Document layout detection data
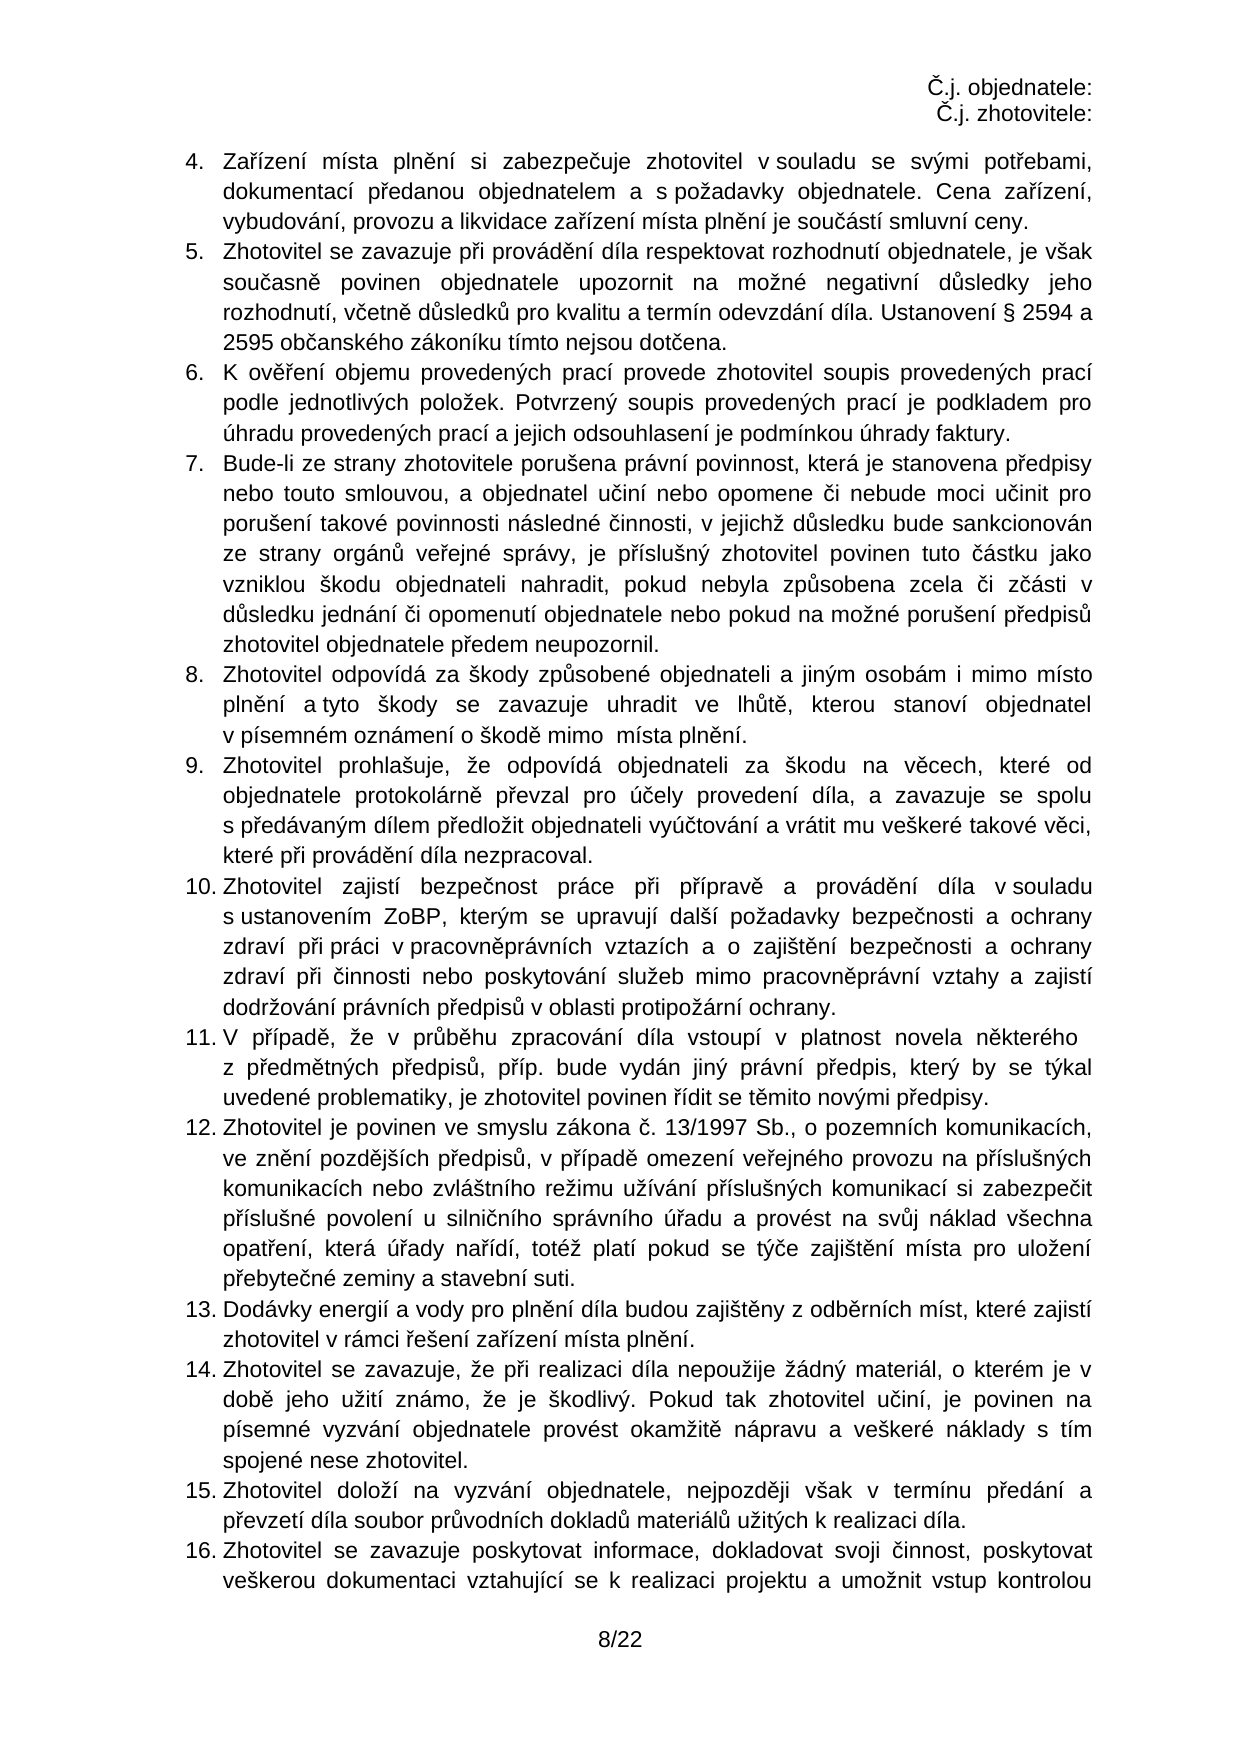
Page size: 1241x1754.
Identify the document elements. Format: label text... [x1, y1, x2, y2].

list V případě, že v průběhu zpracování díla vstoupí v platnost novela některého z předmětných předpisů, příp. bude vydán jiný právní předpis, který by se týkal uvedené problematiky, je zhotovitel povinen řídit se těmito novými předpisy. [185, 1024, 1093, 1110]
list Zhotovitel doloží na vyzvání objednatele, nejpozději však v termínu předání a převzetí díla soubor průvodních dokladů materiálů užitých k realizaci díla. [185, 1477, 1093, 1533]
list Zhotovitel se zavazuje při provádění díla respektovat rozhodnutí objednatele, je však současně povinen objednatele upozornit na možné negativní důsledky jeho rozhodnutí, včetně důsledků pro kvalitu a termín odevzdání díla. Ustanovení § 2594 a 2595 občanského zákoníku tímto nejsou dotčena. [185, 238, 1093, 355]
list Zhotovitel odpovídá za škody způsobené objednateli a jiným osobám i mimo místo plnění a tyto škody se zavazuje uhradit ve lhůtě, kterou stanoví objednatel v písemném oznámení o škodě mimo místa plnění. [185, 661, 1093, 748]
list Zhotovitel je povinen ve smyslu zákona č. 13/1997 Sb., o pozemních komunikacích, ve znění pozdějších předpisů, v případě omezení veřejného provozu na příslušných komunikacích nebo zvláštního režimu užívání příslušných komunikací si zabezpečit příslušné povolení u silničního správního úřadu a provést na svůj náklad všechna opatření, která úřady nařídí, totéž platí pokud se týče zajištění místa pro uložení přebytečné zeminy a stavební suti. [185, 1114, 1093, 1292]
list Zařízení místa plnění si zabezpečuje zhotovitel v souladu se svými potřebami, dokumentací předanou objednatelem a s požadavky objednatele. Cena zařízení, vybudování, provozu a likvidace zařízení místa plnění je součástí smluvní ceny. [185, 148, 1093, 234]
list Zhotovitel se zavazuje, že při realizaci díla nepoužije žádný materiál, o kterém je v době jeho užití známo, že je škodlivý. Pokud tak zhotovitel učiní, je povinen na písemné vyzvání objednatele provést okamžitě nápravu a veškeré náklady s tím spojené nese zhotovitel. [185, 1356, 1093, 1473]
list Bude-li ze strany zhotovitele porušena právní povinnost, která je stanovena předpisy nebo touto smlouvou, a objednatel učiní nebo opomene či nebude moci učinit pro porušení takové povinnosti následné činnosti, v jejichž důsledku bude sankcionován ze strany orgánů veřejné správy, je příslušný zhotovitel povinen tuto částku jako vzniklou škodu objednateli nahradit, pokud nebyla způsobena zcela či zčásti v důsledku jednání či opomenutí objednatele nebo pokud na možné porušení předpisů zhotovitel objednatele předem neupozornil. [185, 450, 1093, 657]
list Dodávky energií a vody pro plnění díla budou zajištěny z odběrních míst, které zajistí zhotovitel v rámci řešení zařízení místa plnění. [185, 1296, 1093, 1352]
list Zhotovitel zajistí bezpečnost práce při přípravě a provádění díla v souladu s ustanovením ZoBP, kterým se upravují další požadavky bezpečnosti a ochrany zdraví při práci v pracovněprávních vztazích a o zajištění bezpečnosti a ochrany zdraví při činnosti nebo poskytování služeb mimo pracovněprávní vztahy a zajistí dodržování právních předpisů v oblasti protipožární ochrany. [185, 873, 1093, 1020]
list K ověření objemu provedených prací provede zhotovitel soupis provedených prací podle jednotlivých položek. Potvrzený soupis provedených prací je podkladem pro úhradu provedených prací a jejich odsouhlasení je podmínkou úhrady faktury. [185, 359, 1093, 446]
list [185, 1537, 1093, 1594]
list Zhotovitel prohlašuje, že odpovídá objednateli za škodu na věcech, které od objednatele protokolárně převzal pro účely provedení díla, a zavazuje se spolu s předávaným dílem předložit objednateli vyúčtování a vrátit mu veškeré takové věci, které při provádění díla nezpracoval. [185, 752, 1093, 869]
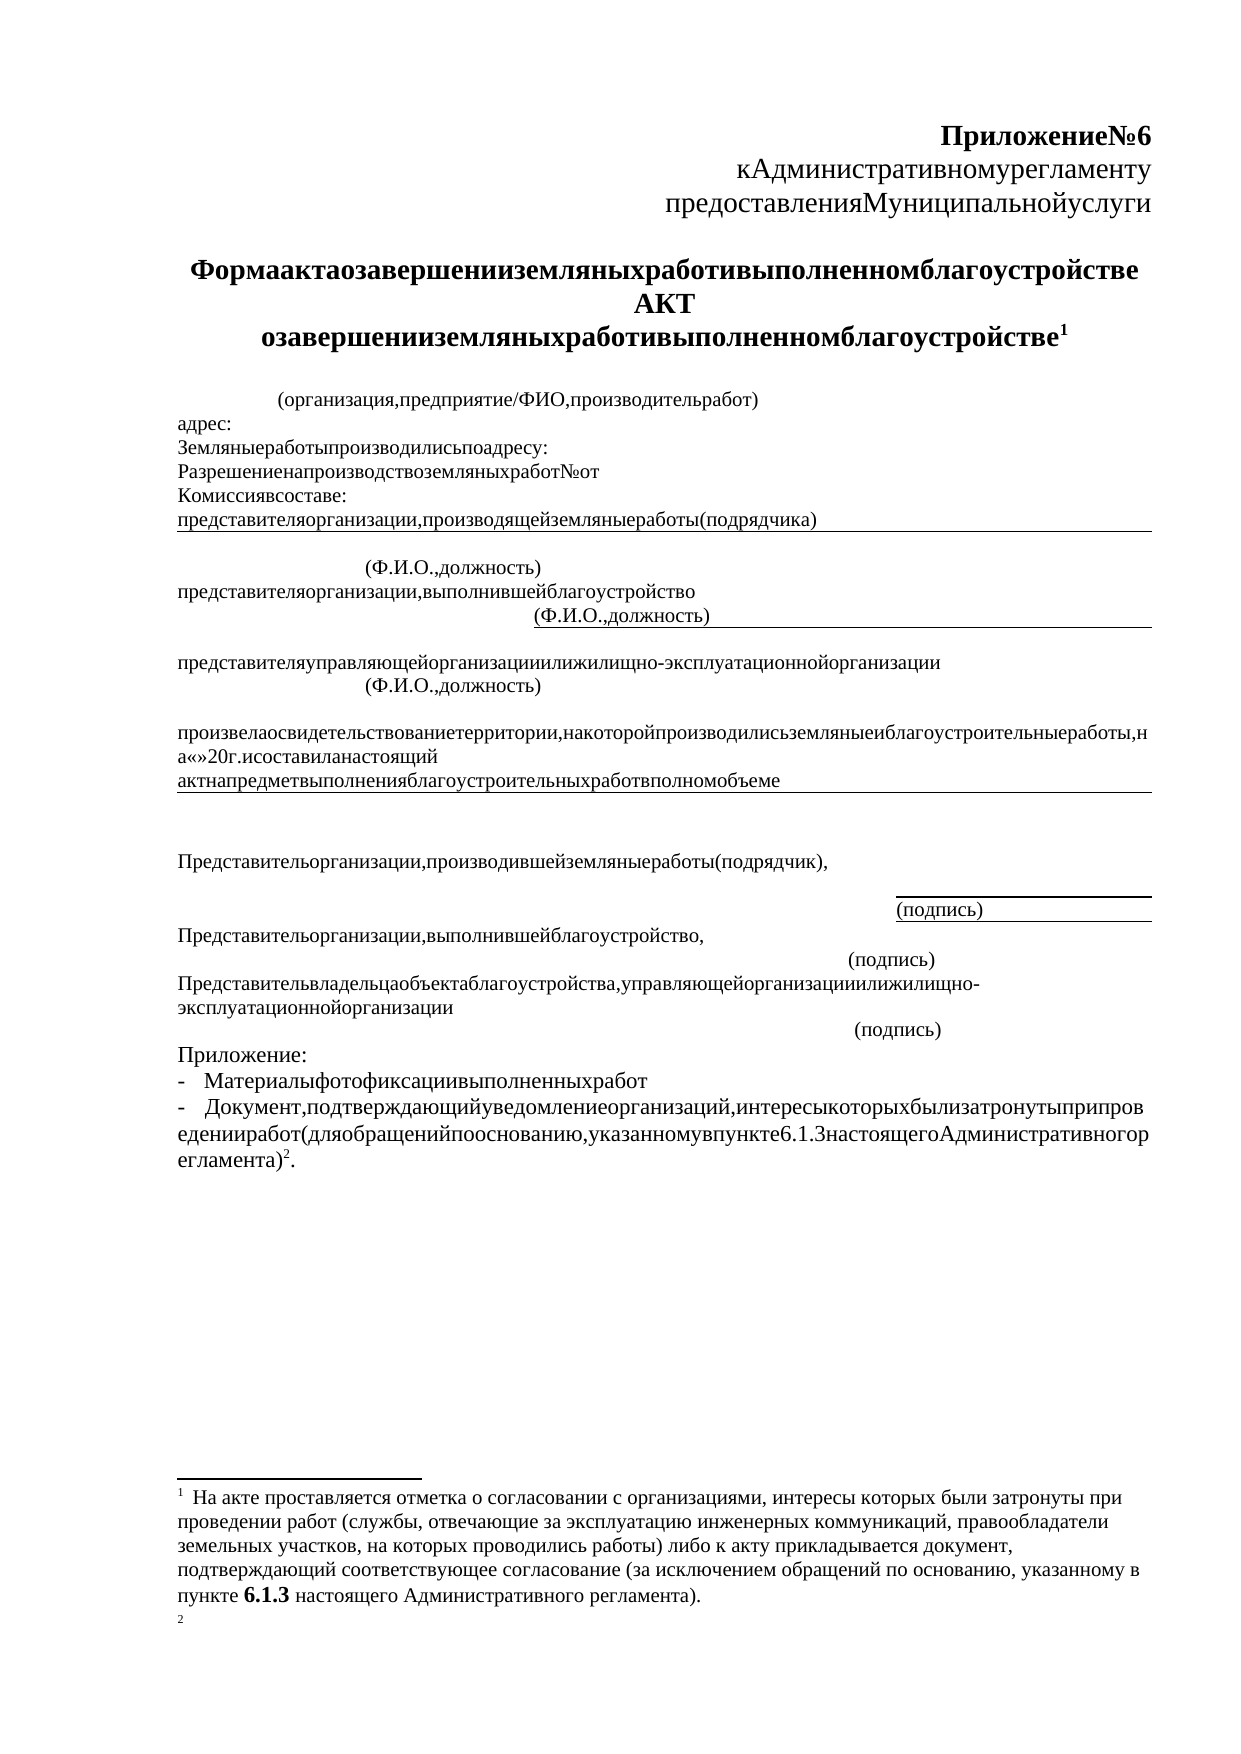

● PROMPT
Would you return the entries verbatim, minus any images?

● ANSWER TO THE EXERCISE
Page size: 1241x1754.
Identify the document elements. Format: label text... [x1, y1, x2, y2].

list V případě, že v průběhu zpracování díla vstoupí v platnost novela některého z předmětných předpisů, příp. bude vydán jiný právní předpis, který by se týkal uvedené problematiky, je zhotovitel povinen řídit se těmito novými předpisy. [185, 1024, 1093, 1110]
list Zhotovitel doloží na vyzvání objednatele, nejpozději však v termínu předání a převzetí díla soubor průvodních dokladů materiálů užitých k realizaci díla. [185, 1477, 1093, 1533]
list Zhotovitel se zavazuje při provádění díla respektovat rozhodnutí objednatele, je však současně povinen objednatele upozornit na možné negativní důsledky jeho rozhodnutí, včetně důsledků pro kvalitu a termín odevzdání díla. Ustanovení § 2594 a 2595 občanského zákoníku tímto nejsou dotčena. [185, 238, 1093, 355]
list Zhotovitel odpovídá za škody způsobené objednateli a jiným osobám i mimo místo plnění a tyto škody se zavazuje uhradit ve lhůtě, kterou stanoví objednatel v písemném oznámení o škodě mimo místa plnění. [185, 661, 1093, 748]
list Zhotovitel je povinen ve smyslu zákona č. 13/1997 Sb., o pozemních komunikacích, ve znění pozdějších předpisů, v případě omezení veřejného provozu na příslušných komunikacích nebo zvláštního režimu užívání příslušných komunikací si zabezpečit příslušné povolení u silničního správního úřadu a provést na svůj náklad všechna opatření, která úřady nařídí, totéž platí pokud se týče zajištění místa pro uložení přebytečné zeminy a stavební suti. [185, 1114, 1093, 1292]
list Zařízení místa plnění si zabezpečuje zhotovitel v souladu se svými potřebami, dokumentací předanou objednatelem a s požadavky objednatele. Cena zařízení, vybudování, provozu a likvidace zařízení místa plnění je součástí smluvní ceny. [185, 148, 1093, 234]
list Zhotovitel se zavazuje, že při realizaci díla nepoužije žádný materiál, o kterém je v době jeho užití známo, že je škodlivý. Pokud tak zhotovitel učiní, je povinen na písemné vyzvání objednatele provést okamžitě nápravu a veškeré náklady s tím spojené nese zhotovitel. [185, 1356, 1093, 1473]
list Bude-li ze strany zhotovitele porušena právní povinnost, která je stanovena předpisy nebo touto smlouvou, a objednatel učiní nebo opomene či nebude moci učinit pro porušení takové povinnosti následné činnosti, v jejichž důsledku bude sankcionován ze strany orgánů veřejné správy, je příslušný zhotovitel povinen tuto částku jako vzniklou škodu objednateli nahradit, pokud nebyla způsobena zcela či zčásti v důsledku jednání či opomenutí objednatele nebo pokud na možné porušení předpisů zhotovitel objednatele předem neupozornil. [185, 450, 1093, 657]
list Dodávky energií a vody pro plnění díla budou zajištěny z odběrních míst, které zajistí zhotovitel v rámci řešení zařízení místa plnění. [185, 1296, 1093, 1352]
list Zhotovitel zajistí bezpečnost práce při přípravě a provádění díla v souladu s ustanovením ZoBP, kterým se upravují další požadavky bezpečnosti a ochrany zdraví při práci v pracovněprávních vztazích a o zajištění bezpečnosti a ochrany zdraví při činnosti nebo poskytování služeb mimo pracovněprávní vztahy a zajistí dodržování právních předpisů v oblasti protipožární ochrany. [185, 873, 1093, 1020]
list K ověření objemu provedených prací provede zhotovitel soupis provedených prací podle jednotlivých položek. Potvrzený soupis provedených prací je podkladem pro úhradu provedených prací a jejich odsouhlasení je podmínkou úhrady faktury. [185, 359, 1093, 446]
list [185, 1537, 1093, 1594]
list Zhotovitel prohlašuje, že odpovídá objednateli za škodu na věcech, které od objednatele protokolárně převzal pro účely provedení díla, a zavazuje se spolu s předávaným dílem předložit objednateli vyúčtování a vrátit mu veškeré takové věci, které při provádění díla nezpracoval. [185, 752, 1093, 869]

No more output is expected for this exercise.